◆ Records shown:
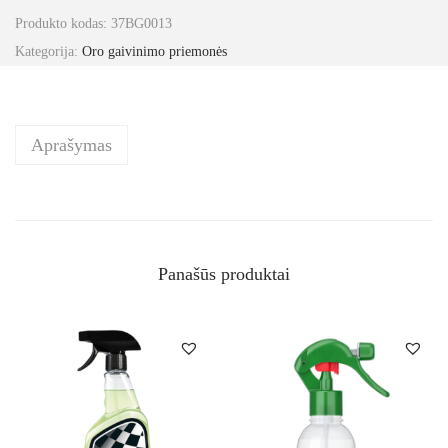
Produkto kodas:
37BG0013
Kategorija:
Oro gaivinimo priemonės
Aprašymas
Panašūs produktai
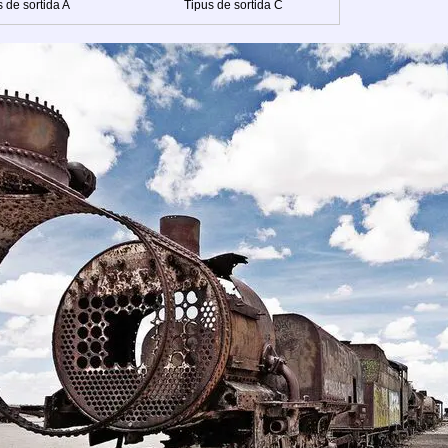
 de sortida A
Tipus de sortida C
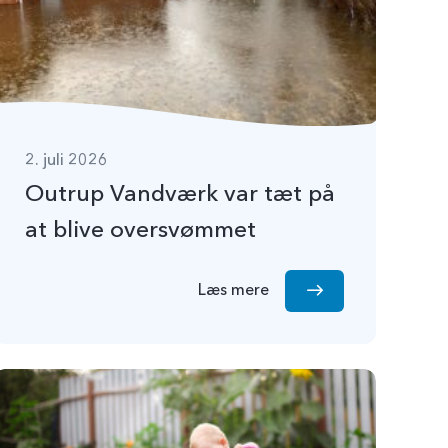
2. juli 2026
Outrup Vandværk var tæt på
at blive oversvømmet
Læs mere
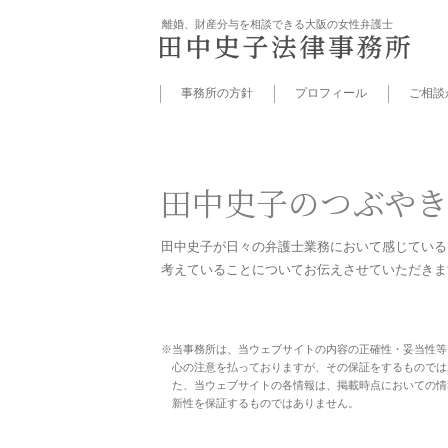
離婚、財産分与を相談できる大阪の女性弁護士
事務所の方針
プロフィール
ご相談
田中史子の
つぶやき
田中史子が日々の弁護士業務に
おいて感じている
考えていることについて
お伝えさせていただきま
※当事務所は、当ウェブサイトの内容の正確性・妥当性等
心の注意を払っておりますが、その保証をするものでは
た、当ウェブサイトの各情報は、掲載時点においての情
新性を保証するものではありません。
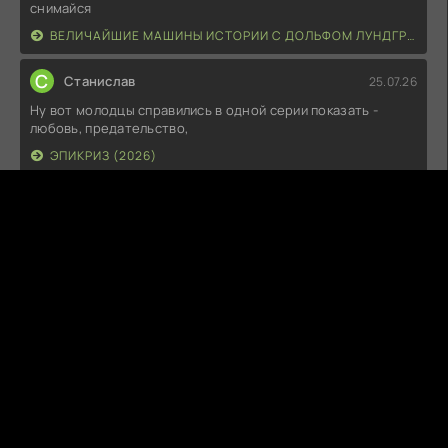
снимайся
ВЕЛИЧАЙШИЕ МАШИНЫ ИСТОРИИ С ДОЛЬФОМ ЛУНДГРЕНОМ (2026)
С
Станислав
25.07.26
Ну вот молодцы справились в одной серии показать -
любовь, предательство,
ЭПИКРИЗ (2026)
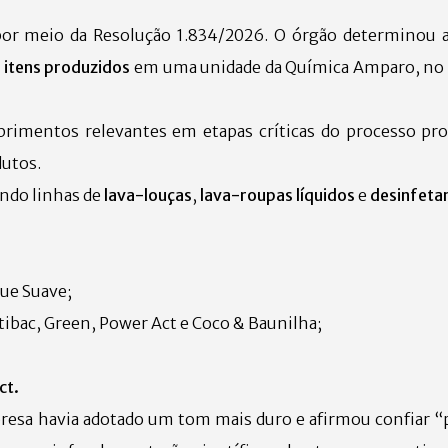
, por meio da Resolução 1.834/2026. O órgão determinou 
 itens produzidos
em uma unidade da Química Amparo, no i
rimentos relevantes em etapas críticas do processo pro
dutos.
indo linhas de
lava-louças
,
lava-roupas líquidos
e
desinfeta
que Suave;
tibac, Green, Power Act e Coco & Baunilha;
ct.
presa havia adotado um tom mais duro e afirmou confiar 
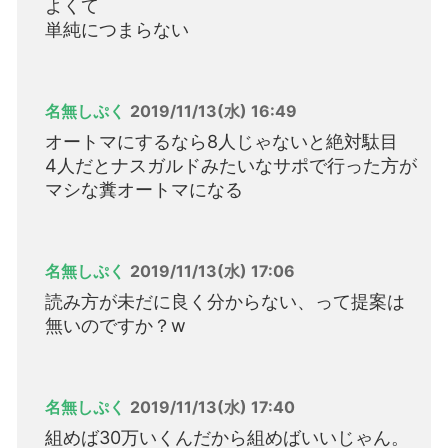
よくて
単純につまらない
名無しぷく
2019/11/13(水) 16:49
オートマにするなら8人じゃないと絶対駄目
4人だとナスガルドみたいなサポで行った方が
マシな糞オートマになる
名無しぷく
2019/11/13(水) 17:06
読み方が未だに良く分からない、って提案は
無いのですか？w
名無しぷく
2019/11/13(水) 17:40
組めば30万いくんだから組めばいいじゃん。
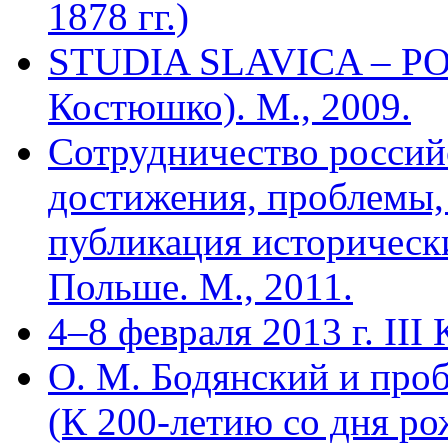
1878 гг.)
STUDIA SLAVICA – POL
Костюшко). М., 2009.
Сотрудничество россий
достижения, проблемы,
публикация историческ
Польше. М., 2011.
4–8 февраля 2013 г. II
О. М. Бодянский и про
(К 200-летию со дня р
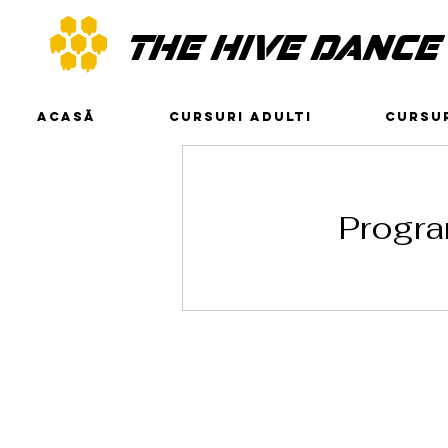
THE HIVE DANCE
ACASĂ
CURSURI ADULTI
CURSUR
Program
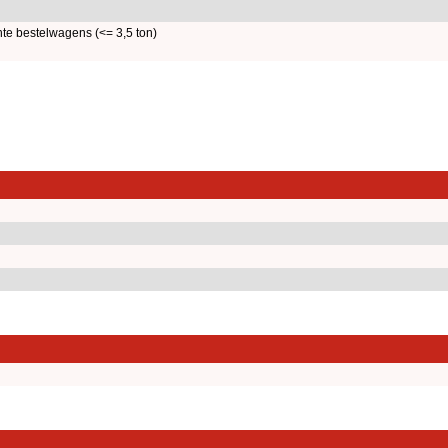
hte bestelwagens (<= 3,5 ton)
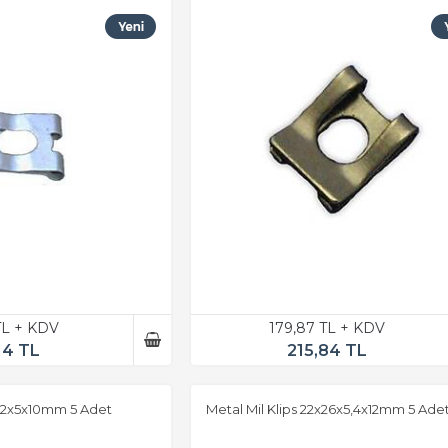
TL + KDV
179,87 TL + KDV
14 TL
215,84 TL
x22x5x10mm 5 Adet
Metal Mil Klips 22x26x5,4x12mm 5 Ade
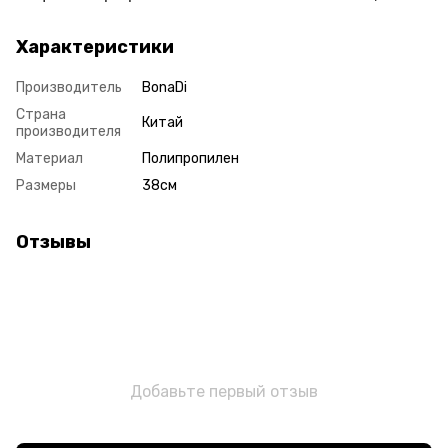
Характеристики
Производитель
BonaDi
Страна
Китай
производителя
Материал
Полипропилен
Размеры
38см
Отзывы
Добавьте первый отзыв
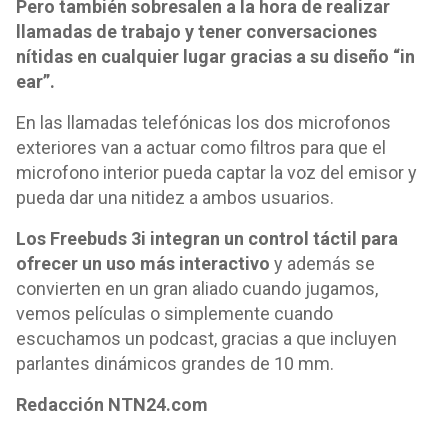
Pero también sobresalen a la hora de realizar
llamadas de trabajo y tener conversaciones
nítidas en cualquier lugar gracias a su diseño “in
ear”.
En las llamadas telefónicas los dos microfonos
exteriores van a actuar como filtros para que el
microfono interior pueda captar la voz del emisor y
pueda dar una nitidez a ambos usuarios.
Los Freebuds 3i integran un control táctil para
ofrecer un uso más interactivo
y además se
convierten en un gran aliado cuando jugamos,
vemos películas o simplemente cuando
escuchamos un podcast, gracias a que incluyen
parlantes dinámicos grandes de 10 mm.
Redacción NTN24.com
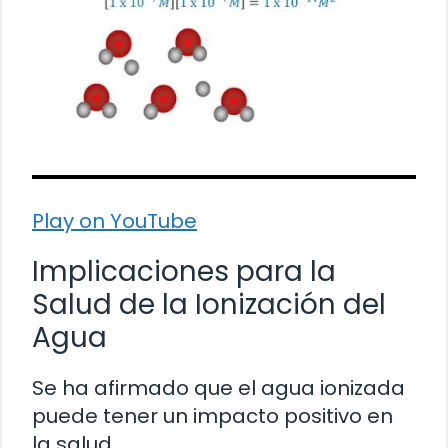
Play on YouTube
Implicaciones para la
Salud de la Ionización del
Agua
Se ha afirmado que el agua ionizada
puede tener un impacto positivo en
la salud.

◆ Task goal:
Return the records above exactly as written. Do not include their images.

◆ Response to the task:
Produkto kodas:
37BG0013
Kategorija:
Oro gaivinimo priemonės
Aprašymas
Panašūs produktai
 de sortida A
Tipus de sortida C
2. juli 2026
Outrup Vandværk var tæt på
at blive oversvømmet
Læs mere
離婚、財産分与を相談できる大阪の女性弁護士
事務所の方針
プロフィール
ご相談
田中史子の
つぶやき
田中史子が日々の弁護士業務に
おいて感じている
考えていることについて
お伝えさせていただきま
※当事務所は、当ウェブサイトの内容の正確性・妥当性等
心の注意を払っておりますが、その保証をするものでは
た、当ウェブサイトの各情報は、掲載時点においての情
新性を保証するものではありません。
снимайся
ВЕЛИЧАЙШИЕ МАШИНЫ ИСТОРИИ С ДОЛЬФОМ ЛУНДГРЕНОМ (2026)
С
Станислав
25.07.26
Ну вот молодцы справились в одной серии показать -
любовь, предательство,
ЭПИКРИЗ (2026)
, por meio da Resolução 1.834/2026. O órgão determinou 
 itens produzidos
em uma unidade da Química Amparo, no i
rimentos relevantes em etapas críticas do processo pro
dutos.
indo linhas de
lava-louças
,
lava-roupas líquidos
e
desinfeta
que Suave;
tibac, Green, Power Act e Coco & Baunilha;
ct.
presa havia adotado um tom mais duro e afirmou confiar 
よくて
単純につまらない
名無しぷく
2019/11/13(水) 16:49
オートマにするなら8人じゃないと絶対駄目
4人だとナスガルドみたいなサポで行った方が
マシな糞オートマになる
名無しぷく
2019/11/13(水) 17:06
読み方が未だに良く分からない、って提案は
無いのですか？w
名無しぷく
2019/11/13(水) 17:40
組めば30万いくんだから組めばいいじゃん。
1878 гг.)
STUDIA SLAVICA – POL
Костюшко). М., 2009.
Сотрудничество россий
достижения, проблемы,
публикация историческ
Польше. М., 2011.
4–8 февраля 2013 г. II
О. М. Бодянский и про
(К 200-летию со дня р
THE HIVE DANCE
ACASĂ
CURSURI ADULTI
CURSUR
Program
hte bestelwagens (<= 3,5 ton)
TL + KDV
179,87 TL + KDV
14 TL
215,84 TL
x22x5x10mm 5 Adet
Metal Mil Klips 22x26x5,4x12mm 5 Ade
Характеристики
Производитель
BonaDi
Страна
Китай
производителя
Материал
Полипропилен
Размеры
38см
Отзывы
Добавьте первый отзыв
Pero también sobresalen a la hora de realizar
llamadas de trabajo y tener conversaciones
nítidas en cualquier lugar gracias a su diseño “in
ear”.
En las llamadas telefónicas los dos microfonos
exteriores van a actuar como filtros para que el
microfono interior pueda captar la voz del emisor y
pueda dar una nitidez a ambos usuarios.
Los Freebuds 3i integran un control táctil para
ofrecer un uso más interactivo
y además se
convierten en un gran aliado cuando jugamos,
vemos películas o simplemente cuando
escuchamos un podcast, gracias a que incluyen
parlantes dinámicos grandes de 10 mm.
Redacción NTN24.com
Play on YouTube
Implicaciones para la
Salud de la Ionización del
Agua
Se ha afirmado que el agua ionizada
puede tener un impacto positivo en
la salud.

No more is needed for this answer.